"Die Leistungsbilanz weist voraussichtlich ein Plus von 297 Milliarden Dollar auf", sagte Ifo-Experte Christian Grimme am Montag der Nachrichtenagentur Reuters. Damit ist Deutschland weltweit Spitze, gefolgt von China mit einem Überschuss von 245 Milliarden Dollar. 2015 war die Reihenfolge noch umgekehrt. Das Bundeswirtschaftsministerium wertete das Ungleichgewicht als hoch, aber nicht übermäßig. Es sei nicht das Ergebnis einer politischen Steuerung, sondern von Marktprozessen.

Der Überschuss, der mit einem Anteil von 8,6 Prozent der deutschen Wirtschaftsleistung weit über der von der EU vorgegebenen Grenze von sechs Prozent liegt, könnte aber nur eine Momentaufnahme sein. Schon für das laufende Jahr rechnet das Wirtschaftsministerium, unter anderem wegen der anziehenden Ölpreise, mit einem Abschmelzen. Zudem verwies eine Ministeriumssprecherin auf den Mindestlohn und steigende Investitionen im Inland, was Ungleichgewichte dämpfen sollte.

In die Leistungsbilanz geht nicht nur der Warenhandel, sondern auch der Dienstleistungs- und Kapitalverkehr - auch die Entwicklungshilfe - mit ein. Die deutschen Überschüsse im Handels- und Kapitalverkehr mit anderen Ländern sind international seit langem ein Streitpunkt. Der Vorwurf der Kritiker lautet: Deutschland bereichere sich auf Kosten anderer Staaten, tue im eigenen Land zu wenig, um zum Weltwirtschaftswachstum beizutragen.

Der neue US-Präsident Donald Trump hat bereits erkennen lassen, dass er solche Ungleichgewichte zulasten der USA nicht auf Dauer hinnehmen will. Die USA verzeichnen nach Ifo-Berechnungen 2016 mit voraussichtlich 478 Milliarden Dollar erneut das größte Defizit in der Leistungsbilanz. "Das bedeutet, dass die USA deutlich mehr verbrauchen als produzieren und sich im Ausland verschulden", erklärte Grimme. Nach Angaben des Wirtschaftsministeriums in Berlin entfallen allein 44 Prozent des deutschen Überschusses auf die USA und Großbritannien.
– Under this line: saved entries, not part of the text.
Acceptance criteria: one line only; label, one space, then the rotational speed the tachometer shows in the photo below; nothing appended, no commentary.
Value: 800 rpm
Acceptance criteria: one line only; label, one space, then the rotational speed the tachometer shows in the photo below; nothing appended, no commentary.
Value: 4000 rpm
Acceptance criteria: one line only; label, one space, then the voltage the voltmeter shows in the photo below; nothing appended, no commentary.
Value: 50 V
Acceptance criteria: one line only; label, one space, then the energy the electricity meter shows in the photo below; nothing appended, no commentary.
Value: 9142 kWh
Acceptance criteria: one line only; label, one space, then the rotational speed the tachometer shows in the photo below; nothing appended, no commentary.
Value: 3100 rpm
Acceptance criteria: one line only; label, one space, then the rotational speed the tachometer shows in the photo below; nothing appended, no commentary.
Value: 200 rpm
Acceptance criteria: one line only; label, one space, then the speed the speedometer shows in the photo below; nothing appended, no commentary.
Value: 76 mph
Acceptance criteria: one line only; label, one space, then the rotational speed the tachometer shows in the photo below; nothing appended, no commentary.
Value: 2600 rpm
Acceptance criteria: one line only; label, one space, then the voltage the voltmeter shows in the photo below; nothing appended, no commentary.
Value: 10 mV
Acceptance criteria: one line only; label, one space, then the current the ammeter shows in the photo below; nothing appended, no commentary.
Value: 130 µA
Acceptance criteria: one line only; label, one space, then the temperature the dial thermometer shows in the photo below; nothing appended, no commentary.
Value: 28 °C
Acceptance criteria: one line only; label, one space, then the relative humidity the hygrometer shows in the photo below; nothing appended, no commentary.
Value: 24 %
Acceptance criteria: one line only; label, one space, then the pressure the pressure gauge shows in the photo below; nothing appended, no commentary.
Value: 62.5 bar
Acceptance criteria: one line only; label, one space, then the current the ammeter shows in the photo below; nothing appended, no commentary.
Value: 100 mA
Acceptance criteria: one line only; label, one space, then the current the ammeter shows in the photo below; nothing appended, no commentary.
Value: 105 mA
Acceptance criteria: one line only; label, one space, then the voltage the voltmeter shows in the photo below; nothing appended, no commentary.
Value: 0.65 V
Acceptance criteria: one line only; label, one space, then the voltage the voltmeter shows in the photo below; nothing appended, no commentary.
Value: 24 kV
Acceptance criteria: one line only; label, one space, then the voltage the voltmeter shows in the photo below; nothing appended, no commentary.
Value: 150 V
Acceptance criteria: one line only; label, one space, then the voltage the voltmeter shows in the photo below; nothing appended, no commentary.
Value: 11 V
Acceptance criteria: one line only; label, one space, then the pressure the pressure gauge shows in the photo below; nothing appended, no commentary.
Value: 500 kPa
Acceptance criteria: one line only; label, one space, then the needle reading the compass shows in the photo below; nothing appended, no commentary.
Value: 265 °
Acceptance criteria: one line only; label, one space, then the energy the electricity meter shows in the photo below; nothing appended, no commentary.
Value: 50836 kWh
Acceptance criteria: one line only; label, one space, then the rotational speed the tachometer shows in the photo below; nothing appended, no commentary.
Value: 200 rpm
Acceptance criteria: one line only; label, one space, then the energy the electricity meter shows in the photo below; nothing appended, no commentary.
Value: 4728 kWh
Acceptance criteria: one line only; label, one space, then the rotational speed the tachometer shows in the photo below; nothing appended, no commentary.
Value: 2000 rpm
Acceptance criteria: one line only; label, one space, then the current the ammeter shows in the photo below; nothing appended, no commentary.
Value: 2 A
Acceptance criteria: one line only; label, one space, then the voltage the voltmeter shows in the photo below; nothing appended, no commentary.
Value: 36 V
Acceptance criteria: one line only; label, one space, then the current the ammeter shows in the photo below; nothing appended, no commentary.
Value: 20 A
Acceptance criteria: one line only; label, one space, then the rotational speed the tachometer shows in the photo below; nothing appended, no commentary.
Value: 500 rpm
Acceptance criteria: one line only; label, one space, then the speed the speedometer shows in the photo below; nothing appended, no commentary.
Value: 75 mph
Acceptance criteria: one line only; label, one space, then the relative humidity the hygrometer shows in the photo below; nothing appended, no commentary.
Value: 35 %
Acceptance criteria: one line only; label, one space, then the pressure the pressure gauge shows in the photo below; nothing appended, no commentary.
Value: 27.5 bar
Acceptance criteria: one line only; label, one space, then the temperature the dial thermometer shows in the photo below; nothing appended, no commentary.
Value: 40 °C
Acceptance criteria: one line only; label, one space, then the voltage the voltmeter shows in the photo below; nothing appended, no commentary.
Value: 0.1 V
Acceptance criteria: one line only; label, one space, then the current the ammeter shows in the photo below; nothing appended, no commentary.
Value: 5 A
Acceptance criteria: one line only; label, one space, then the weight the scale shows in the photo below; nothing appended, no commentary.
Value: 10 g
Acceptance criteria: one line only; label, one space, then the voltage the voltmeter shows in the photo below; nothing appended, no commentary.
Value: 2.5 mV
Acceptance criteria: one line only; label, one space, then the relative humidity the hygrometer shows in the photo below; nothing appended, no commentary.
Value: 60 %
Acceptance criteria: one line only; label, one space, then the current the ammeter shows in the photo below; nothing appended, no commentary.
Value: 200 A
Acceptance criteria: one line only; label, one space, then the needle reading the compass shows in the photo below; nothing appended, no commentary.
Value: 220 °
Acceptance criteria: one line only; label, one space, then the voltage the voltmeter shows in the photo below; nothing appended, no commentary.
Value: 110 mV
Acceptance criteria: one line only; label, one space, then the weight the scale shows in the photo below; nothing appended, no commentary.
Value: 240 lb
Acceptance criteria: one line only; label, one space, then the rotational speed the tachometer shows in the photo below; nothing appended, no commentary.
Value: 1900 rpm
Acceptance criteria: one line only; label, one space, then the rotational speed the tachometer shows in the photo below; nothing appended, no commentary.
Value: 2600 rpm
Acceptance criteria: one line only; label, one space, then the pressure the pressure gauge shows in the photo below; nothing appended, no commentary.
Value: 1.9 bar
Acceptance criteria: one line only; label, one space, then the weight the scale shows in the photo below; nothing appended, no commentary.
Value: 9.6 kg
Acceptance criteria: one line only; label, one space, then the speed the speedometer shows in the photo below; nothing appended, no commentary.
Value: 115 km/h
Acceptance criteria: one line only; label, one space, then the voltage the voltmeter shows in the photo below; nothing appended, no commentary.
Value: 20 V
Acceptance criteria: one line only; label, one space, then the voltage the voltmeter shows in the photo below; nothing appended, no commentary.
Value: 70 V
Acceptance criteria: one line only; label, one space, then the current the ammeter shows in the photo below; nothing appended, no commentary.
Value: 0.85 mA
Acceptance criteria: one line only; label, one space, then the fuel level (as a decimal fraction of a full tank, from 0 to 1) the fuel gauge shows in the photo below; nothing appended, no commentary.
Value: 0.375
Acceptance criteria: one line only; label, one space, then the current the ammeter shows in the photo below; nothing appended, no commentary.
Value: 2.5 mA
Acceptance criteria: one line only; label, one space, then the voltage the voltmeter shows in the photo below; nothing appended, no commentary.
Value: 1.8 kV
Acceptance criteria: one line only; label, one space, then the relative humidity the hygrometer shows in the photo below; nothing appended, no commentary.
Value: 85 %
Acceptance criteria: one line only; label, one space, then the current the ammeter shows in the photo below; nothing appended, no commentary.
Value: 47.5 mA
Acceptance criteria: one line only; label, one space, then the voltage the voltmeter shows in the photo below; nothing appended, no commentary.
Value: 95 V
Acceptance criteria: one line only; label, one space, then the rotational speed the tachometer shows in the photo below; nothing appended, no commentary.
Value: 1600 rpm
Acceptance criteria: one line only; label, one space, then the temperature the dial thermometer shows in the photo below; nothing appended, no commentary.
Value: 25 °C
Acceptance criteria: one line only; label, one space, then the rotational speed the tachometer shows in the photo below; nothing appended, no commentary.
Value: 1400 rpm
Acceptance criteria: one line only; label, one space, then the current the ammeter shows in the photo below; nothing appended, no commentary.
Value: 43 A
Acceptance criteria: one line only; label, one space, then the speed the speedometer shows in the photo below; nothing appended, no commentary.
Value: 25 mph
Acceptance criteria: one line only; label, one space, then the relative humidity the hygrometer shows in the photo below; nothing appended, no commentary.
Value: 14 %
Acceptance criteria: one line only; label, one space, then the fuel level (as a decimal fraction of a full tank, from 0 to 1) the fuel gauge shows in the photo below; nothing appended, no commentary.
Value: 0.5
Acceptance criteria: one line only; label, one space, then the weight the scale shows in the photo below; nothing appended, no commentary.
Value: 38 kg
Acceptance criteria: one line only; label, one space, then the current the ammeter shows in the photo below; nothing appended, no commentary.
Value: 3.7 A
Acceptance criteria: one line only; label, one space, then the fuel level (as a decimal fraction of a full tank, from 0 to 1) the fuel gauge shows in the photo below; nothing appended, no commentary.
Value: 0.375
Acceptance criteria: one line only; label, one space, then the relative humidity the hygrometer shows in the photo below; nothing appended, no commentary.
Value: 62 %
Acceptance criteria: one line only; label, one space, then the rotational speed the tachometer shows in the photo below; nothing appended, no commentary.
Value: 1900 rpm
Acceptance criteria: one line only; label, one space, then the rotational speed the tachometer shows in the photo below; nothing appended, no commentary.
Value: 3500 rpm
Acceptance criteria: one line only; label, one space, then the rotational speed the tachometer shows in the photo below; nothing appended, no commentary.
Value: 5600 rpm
Das Plus in der Leistungsbilanz hat seinen Ursprung nicht nur im Warenaustausch mit Maschinen, Fahrzeugen oder Chemikalien, sondern geht mit einem Netto-Kapitalexport ins Ausland zu deren Finanzierung einher. Der deutsche Warenhandel sei aber besonders wichtig, so das Münchner Ifo-Institut. "Allein dort wurde bis zum November ein Überschuss von 255 Milliarden Euro erzielt." Haupttreiber sei die gestiegene Nachfrage aus den europäischen Ländern gewesen.

Die stellvertretende Grünen-Fraktionschefin Kerstin Andreae kritisierte: "Die Kehrseite des Rekordüberschusses ist der Investitionsstau in Unternehmen und öffentlicher Infrastruktur in Deutschland." Nur mit mehr privaten und öffentlichen Ausgaben erhalte man den Wohlstand und komme damit auch außenwirtschaftlich ins Gleichgewicht. Joachim Pfeiffer, der wirtschaftspolitische Sprecher der Unionsfraktion, warnte den Import-Weltmeister USA vor Hürden gegen deutsche Exporte. Diese könnten einen Teufelskreis von Abschottungen auslösen.